Ámos’s war experience was that of many male Jews: a sequence of demanding, often murderous labour camps, followed, at the point of exhaustion, by execution. It is true, as Köbányai says, that substantial work remains to be done on Ámos’s archives. It is certainly true that when I consult my Oxford Companion to Art I find a long entry on Chagall and nothing about Ámos. It may also be true that the suppression of Radnóti's Jewishness may have helped him to achieve national and international stature (I am not convinced of the effectiveness of the suppression) while the overt declaration of Ámos’s might have been a disadvantage to him. There are certainly some pretty dark passages in the history of Jews in Hungary. It may of course be simply that Radnóti is greater in his sphere than Ámos is in his. It is possible that the decline in Chagall's reputation has an effect on Ámos too (but how wonderful, vigorous and humane the early Chagall was!) It may be that Hungarian artists generally seem to have occupied peripheral places in European painting - unless they left Hungary.
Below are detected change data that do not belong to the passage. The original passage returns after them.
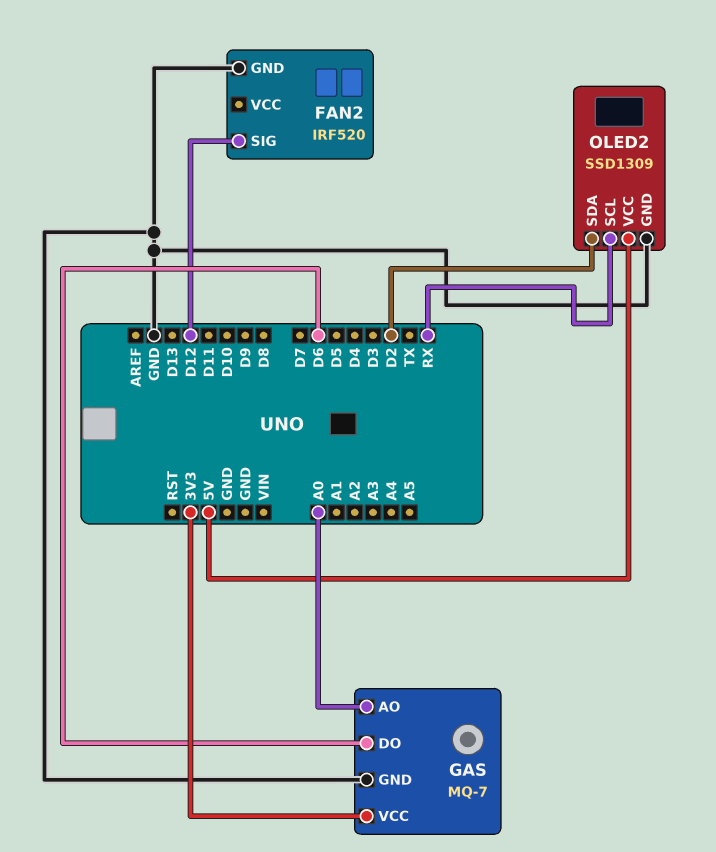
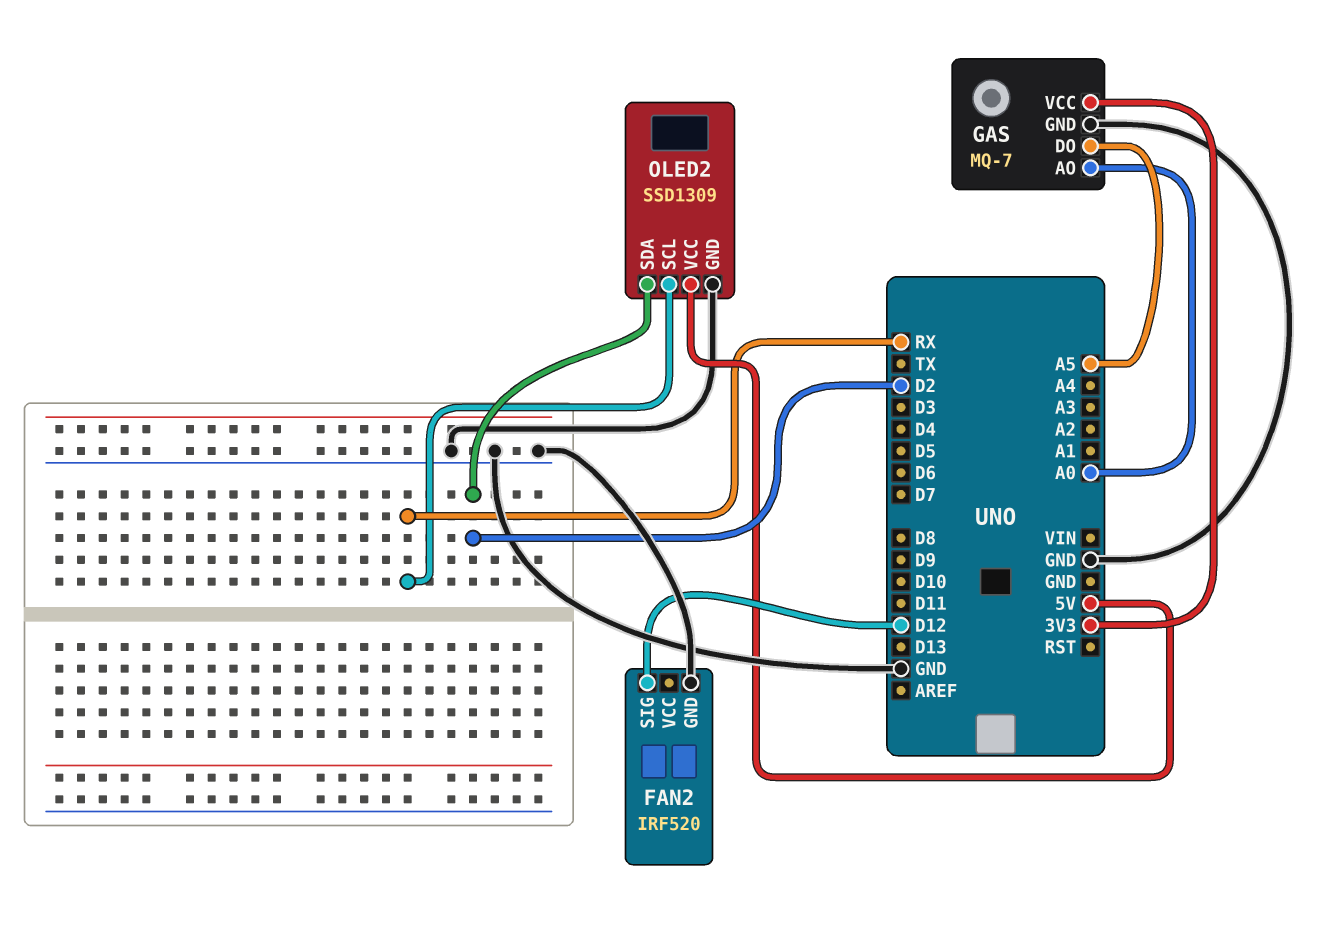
GAS pin DO: D6 -> A5

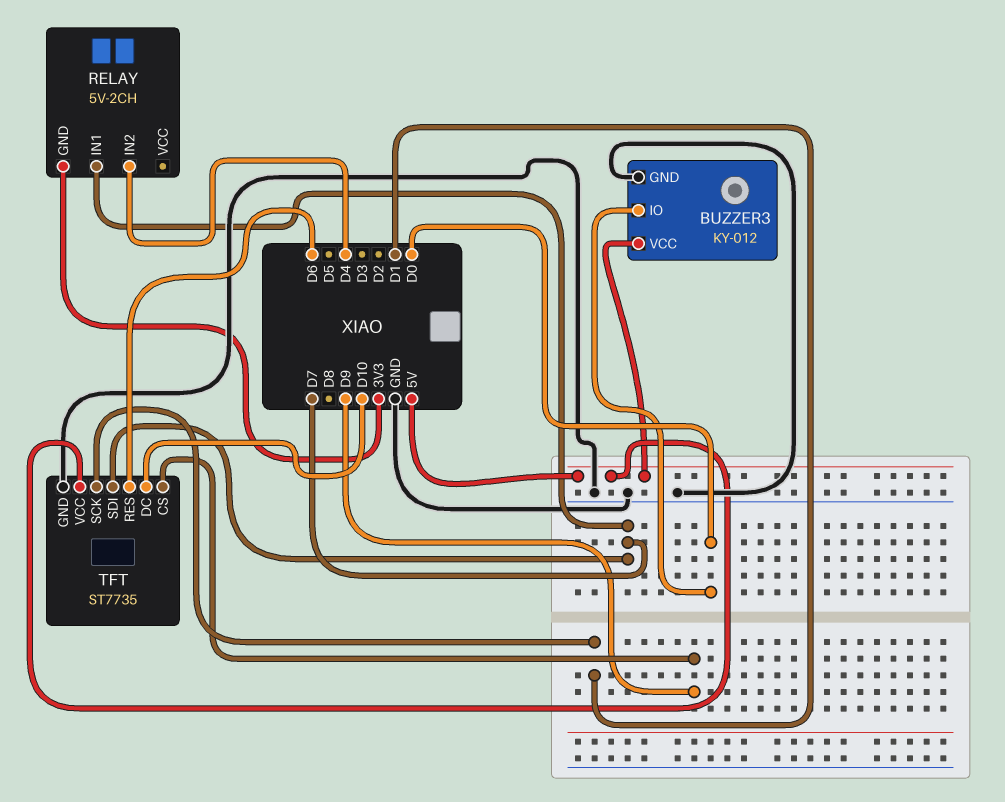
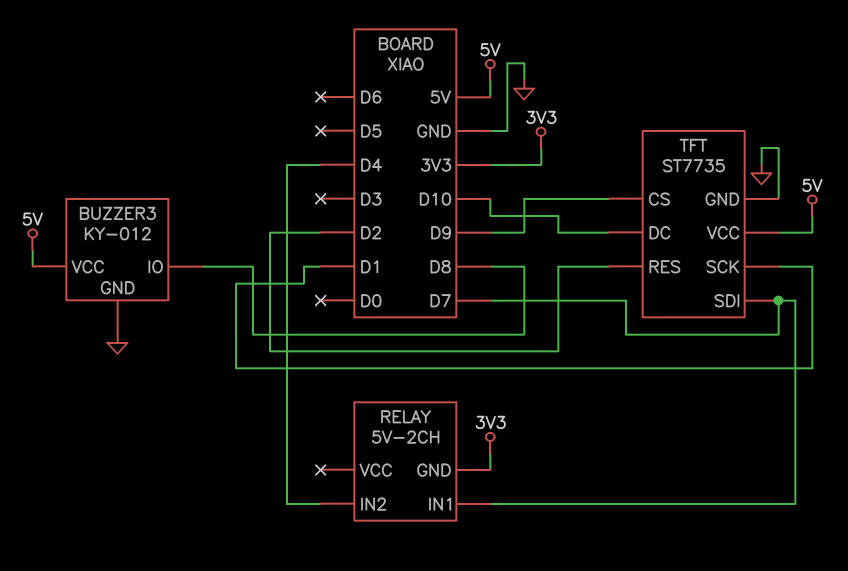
BUZZER3 pin IO: D0 -> D8
TFT pin RES: D6 -> D2

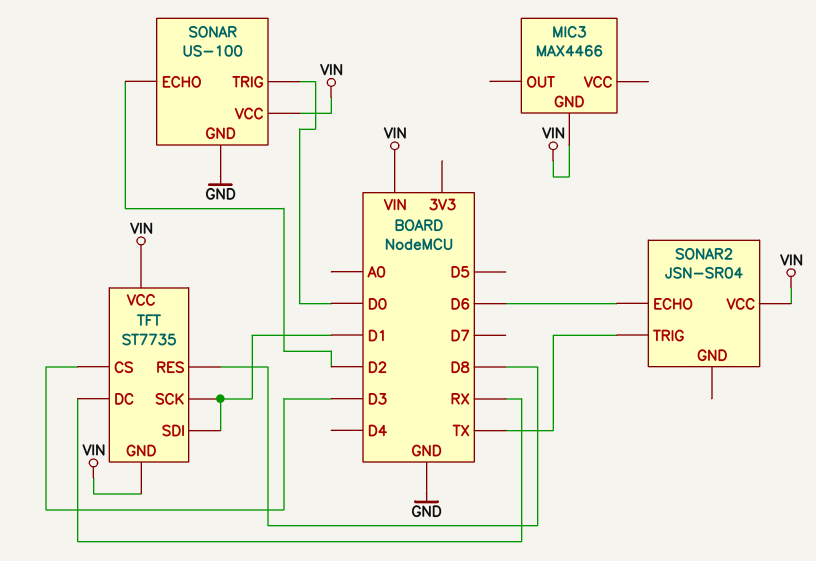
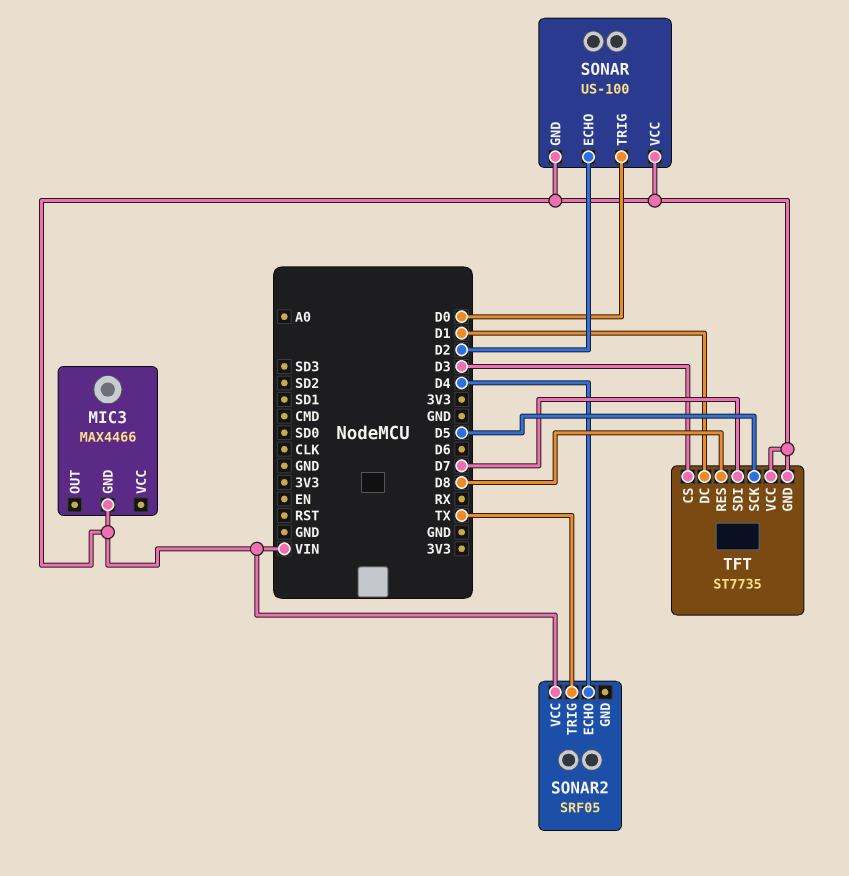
SONAR pin GND: GND -> VIN
SONAR2: JSN-SR04 -> SRF05
SONAR2 pin ECHO: D6 -> D4
TFT pin DC: RX -> D1
TFT pin SCK: D1 -> D5
TFT pin SDI: D1 -> D7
Imre Ámos Green Divan, 1935-36


Much is possible. It is certain that Ámos was a striking and tragic artist, who was driven by “the spaciousness and grace” of Apocalypse to assume a role that transcended the busy commerce of art and art production. There is greatness in him, but it is complicated. I have a slight unease about the facsimile, about its role as relic, as commodity, and as politics. I don’t think artists and poets set out to be prophets and martyrs, and I worry about using them as such.

This is not a matter of some moral high-ground or even of rational wisdom but of irrational feeling. It is the feeling that alters the mode of perception: the prophet sees by feeling. It was irrational for Radnóti and Ámos to walk straight past the last open door of opportunity. They did it by feeling. “I strove only to show how a man, called upon to be a prophet, progressed towards the angelic state of being” says Köbányai. I prefer to imagine the poet blinded, uncalled, feeling his way forward towards one clear sound, of whose meaning he himself is utterly ignorant. It may be, that in this case, someone had dropped a dark hood on his head. Very well then, says the poet. I shall wear it.